**TASK REQUIREMENTS:**
Go through the listing below and show each line that has the word "data".
========================
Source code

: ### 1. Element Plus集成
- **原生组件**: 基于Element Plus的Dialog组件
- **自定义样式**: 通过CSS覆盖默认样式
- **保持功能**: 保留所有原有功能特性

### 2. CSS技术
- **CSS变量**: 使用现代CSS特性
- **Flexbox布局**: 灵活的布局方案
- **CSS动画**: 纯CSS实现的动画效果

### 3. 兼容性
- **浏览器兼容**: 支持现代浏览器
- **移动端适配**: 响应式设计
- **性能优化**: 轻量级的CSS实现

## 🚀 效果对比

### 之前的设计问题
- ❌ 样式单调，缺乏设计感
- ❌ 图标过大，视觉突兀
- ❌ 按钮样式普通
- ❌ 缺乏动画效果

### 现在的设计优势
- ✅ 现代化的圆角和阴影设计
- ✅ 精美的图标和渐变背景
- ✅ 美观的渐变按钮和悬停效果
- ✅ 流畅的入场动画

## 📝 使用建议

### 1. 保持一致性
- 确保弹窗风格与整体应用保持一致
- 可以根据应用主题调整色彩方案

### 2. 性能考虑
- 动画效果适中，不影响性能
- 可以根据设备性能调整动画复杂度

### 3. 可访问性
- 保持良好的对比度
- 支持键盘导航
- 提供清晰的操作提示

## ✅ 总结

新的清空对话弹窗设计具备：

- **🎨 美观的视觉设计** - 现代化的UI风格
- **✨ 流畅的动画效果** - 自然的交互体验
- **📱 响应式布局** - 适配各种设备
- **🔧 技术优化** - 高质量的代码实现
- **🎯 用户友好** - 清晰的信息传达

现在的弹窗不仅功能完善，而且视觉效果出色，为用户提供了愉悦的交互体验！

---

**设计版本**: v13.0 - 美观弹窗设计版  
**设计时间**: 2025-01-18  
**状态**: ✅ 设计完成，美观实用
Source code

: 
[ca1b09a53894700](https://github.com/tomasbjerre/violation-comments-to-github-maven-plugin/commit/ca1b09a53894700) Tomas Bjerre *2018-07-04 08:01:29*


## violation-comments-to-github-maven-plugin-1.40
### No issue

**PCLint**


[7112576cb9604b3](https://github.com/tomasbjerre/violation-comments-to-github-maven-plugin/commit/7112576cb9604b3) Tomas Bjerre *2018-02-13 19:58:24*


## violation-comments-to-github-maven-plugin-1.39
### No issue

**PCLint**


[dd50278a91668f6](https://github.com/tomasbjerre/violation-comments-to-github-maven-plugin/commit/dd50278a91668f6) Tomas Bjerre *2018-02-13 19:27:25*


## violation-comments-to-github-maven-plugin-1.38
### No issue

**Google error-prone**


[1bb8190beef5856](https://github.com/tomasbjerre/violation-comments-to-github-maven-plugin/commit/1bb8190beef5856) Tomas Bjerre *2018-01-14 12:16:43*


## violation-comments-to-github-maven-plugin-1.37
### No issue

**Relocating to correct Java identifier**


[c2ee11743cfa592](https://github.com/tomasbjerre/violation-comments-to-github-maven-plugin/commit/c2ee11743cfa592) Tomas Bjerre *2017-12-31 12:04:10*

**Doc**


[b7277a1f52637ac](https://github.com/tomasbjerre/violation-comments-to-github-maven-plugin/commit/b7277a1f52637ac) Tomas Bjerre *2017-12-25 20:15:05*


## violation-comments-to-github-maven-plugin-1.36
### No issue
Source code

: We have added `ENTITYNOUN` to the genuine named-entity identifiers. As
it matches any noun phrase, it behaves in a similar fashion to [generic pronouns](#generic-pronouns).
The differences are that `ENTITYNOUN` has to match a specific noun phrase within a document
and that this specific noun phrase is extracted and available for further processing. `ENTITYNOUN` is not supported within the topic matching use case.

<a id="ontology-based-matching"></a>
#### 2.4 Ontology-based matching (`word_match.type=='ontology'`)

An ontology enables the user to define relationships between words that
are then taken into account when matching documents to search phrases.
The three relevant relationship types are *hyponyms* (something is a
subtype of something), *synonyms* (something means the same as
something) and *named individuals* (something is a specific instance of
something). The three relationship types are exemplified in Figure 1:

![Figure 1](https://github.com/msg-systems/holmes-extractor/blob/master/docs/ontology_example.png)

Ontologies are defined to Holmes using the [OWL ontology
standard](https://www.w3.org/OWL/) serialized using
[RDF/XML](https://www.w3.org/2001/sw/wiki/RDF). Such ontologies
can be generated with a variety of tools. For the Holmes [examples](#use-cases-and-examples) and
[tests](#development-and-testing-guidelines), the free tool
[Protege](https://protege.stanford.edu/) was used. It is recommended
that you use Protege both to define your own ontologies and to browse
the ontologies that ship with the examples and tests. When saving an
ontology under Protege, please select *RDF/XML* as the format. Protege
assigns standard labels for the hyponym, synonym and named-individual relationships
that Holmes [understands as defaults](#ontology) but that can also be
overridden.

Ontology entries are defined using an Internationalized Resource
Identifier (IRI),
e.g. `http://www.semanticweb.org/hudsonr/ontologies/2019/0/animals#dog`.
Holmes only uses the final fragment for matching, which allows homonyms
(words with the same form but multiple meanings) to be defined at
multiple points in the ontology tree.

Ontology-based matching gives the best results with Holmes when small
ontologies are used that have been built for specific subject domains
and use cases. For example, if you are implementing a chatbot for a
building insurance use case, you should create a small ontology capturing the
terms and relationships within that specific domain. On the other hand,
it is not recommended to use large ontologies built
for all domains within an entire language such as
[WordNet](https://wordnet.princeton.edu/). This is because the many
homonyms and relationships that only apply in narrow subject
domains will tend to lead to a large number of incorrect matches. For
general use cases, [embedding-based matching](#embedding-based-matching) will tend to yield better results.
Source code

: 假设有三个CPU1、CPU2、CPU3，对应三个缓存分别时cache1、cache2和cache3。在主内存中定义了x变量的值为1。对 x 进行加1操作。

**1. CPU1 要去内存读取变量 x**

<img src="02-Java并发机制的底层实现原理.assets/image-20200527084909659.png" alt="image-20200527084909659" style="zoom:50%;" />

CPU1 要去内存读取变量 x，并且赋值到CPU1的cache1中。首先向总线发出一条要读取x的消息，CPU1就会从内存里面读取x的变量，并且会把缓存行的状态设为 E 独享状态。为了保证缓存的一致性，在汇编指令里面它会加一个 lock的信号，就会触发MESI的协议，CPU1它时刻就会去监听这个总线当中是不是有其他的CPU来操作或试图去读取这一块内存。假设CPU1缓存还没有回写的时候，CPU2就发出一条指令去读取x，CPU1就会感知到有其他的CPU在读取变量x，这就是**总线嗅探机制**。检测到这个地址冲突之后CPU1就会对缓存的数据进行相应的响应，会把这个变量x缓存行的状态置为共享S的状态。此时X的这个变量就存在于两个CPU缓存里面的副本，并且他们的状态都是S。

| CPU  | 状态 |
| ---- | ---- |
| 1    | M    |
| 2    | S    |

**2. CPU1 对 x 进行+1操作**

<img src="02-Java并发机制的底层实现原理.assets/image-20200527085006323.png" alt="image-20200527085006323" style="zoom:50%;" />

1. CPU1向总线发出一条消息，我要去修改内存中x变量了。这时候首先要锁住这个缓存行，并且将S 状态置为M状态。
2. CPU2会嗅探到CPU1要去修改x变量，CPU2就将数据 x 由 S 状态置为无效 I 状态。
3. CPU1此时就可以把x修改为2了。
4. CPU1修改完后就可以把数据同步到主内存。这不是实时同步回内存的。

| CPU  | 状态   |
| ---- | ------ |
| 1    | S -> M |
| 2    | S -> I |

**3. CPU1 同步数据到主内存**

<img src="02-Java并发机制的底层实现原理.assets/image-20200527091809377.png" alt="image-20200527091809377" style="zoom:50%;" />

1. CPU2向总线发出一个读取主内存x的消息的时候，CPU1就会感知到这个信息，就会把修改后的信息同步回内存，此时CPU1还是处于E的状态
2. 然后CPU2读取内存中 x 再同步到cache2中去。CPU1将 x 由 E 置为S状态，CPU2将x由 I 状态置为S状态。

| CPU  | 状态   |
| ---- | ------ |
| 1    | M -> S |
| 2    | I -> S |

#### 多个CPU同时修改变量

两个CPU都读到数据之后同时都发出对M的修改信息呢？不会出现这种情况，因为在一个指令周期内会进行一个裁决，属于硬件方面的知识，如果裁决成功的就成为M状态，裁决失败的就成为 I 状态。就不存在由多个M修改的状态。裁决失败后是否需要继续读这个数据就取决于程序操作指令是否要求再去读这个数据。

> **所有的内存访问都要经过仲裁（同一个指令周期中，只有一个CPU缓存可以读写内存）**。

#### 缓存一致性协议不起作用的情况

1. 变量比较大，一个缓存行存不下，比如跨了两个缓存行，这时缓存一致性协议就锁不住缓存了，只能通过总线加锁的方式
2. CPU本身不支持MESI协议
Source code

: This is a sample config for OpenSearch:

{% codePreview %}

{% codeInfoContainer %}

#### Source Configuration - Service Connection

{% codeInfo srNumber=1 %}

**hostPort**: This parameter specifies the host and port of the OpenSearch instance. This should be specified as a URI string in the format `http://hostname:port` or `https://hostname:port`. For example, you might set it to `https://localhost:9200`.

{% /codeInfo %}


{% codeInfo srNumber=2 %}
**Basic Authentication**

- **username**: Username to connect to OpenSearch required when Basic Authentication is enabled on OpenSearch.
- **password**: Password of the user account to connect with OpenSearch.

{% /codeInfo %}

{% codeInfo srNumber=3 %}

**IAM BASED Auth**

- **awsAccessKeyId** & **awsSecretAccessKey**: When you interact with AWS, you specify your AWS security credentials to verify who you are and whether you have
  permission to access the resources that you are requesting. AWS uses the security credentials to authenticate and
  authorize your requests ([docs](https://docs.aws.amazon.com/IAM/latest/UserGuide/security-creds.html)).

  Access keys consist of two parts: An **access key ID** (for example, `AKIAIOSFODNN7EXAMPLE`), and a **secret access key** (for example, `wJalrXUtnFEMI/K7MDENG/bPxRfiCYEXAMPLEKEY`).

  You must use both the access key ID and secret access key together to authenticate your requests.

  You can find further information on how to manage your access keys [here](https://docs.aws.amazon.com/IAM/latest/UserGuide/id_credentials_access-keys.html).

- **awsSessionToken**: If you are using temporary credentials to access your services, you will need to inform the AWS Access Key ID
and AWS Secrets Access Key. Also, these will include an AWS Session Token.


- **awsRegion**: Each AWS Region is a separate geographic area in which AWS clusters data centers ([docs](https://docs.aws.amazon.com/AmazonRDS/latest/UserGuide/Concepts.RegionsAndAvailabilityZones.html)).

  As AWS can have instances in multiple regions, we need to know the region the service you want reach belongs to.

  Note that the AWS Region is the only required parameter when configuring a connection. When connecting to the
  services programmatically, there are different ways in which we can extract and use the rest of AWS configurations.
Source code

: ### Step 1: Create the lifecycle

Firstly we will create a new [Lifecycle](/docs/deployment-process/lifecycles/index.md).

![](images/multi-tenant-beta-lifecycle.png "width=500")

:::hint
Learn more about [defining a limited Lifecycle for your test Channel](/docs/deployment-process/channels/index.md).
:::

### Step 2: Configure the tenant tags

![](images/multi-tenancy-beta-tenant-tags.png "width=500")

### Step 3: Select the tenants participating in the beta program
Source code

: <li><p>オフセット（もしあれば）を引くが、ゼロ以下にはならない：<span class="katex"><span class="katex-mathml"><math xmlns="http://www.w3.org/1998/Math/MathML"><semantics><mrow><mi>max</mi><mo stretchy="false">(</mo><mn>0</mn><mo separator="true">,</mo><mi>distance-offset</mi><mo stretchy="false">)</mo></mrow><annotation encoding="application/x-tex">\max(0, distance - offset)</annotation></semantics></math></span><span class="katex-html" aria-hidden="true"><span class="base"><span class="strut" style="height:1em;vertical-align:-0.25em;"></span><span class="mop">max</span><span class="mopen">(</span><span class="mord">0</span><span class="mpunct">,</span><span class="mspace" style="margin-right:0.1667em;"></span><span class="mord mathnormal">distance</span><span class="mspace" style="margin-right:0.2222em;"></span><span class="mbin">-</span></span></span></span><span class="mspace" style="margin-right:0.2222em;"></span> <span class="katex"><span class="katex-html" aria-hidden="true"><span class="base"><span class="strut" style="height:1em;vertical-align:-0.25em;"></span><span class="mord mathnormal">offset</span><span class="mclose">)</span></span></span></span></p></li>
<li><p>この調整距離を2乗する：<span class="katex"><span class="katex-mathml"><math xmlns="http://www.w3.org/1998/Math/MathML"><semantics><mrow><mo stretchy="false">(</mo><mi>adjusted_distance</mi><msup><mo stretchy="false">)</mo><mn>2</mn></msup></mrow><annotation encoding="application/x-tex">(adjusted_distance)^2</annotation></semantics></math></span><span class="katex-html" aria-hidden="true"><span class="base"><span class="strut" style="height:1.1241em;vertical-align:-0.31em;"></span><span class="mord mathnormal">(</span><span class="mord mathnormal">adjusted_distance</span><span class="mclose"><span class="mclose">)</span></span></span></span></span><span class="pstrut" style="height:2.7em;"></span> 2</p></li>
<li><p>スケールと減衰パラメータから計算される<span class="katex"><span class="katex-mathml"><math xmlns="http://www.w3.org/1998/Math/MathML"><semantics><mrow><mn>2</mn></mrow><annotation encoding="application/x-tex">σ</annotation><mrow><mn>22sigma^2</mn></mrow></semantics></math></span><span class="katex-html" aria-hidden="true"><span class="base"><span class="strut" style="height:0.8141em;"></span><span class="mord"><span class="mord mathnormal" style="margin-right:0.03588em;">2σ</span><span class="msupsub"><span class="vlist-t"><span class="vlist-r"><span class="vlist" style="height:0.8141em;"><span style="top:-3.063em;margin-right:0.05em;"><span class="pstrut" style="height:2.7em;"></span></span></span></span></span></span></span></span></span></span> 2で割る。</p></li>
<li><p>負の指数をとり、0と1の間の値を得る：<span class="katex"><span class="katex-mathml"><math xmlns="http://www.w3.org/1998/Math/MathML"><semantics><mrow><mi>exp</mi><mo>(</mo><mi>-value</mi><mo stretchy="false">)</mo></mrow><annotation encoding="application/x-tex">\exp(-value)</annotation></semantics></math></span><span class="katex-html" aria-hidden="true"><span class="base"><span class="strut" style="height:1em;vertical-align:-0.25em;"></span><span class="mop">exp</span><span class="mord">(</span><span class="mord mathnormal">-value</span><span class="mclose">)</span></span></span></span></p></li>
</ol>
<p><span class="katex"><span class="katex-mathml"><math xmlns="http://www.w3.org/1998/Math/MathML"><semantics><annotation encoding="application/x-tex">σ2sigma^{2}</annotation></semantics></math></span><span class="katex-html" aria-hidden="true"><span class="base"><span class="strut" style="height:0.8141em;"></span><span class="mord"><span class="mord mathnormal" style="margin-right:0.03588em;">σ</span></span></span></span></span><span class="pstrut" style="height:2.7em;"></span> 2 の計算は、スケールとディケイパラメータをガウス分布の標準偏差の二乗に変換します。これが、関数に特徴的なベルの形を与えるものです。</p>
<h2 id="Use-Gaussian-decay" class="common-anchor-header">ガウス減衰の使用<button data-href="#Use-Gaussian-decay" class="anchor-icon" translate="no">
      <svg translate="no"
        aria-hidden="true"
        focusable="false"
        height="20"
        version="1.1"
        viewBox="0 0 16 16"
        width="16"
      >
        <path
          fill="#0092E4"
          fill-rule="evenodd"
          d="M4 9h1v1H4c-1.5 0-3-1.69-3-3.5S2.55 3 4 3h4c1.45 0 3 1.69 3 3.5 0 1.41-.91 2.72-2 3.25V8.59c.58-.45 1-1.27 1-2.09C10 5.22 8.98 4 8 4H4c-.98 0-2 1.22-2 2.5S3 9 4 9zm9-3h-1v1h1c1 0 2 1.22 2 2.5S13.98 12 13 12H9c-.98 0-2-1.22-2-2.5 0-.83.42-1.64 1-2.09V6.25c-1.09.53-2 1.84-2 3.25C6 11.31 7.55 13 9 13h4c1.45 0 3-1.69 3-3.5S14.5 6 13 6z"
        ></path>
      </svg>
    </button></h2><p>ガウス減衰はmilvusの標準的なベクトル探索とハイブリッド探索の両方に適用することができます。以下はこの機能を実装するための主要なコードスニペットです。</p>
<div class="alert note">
========================
**ANSWER TO THE EXERCISE:**
- **awsRegion**: Each AWS Region is a separate geographic area in which AWS clusters data centers ([docs](https://docs.aws.amazon.com/AmazonRDS/latest/UserGuide/Concepts.RegionsAndAvailabilityZones.html)).
<h2 id="Use-Gaussian-decay" class="common-anchor-header">ガウス減衰の使用<button data-href="#Use-Gaussian-decay" class="anchor-icon" translate="no">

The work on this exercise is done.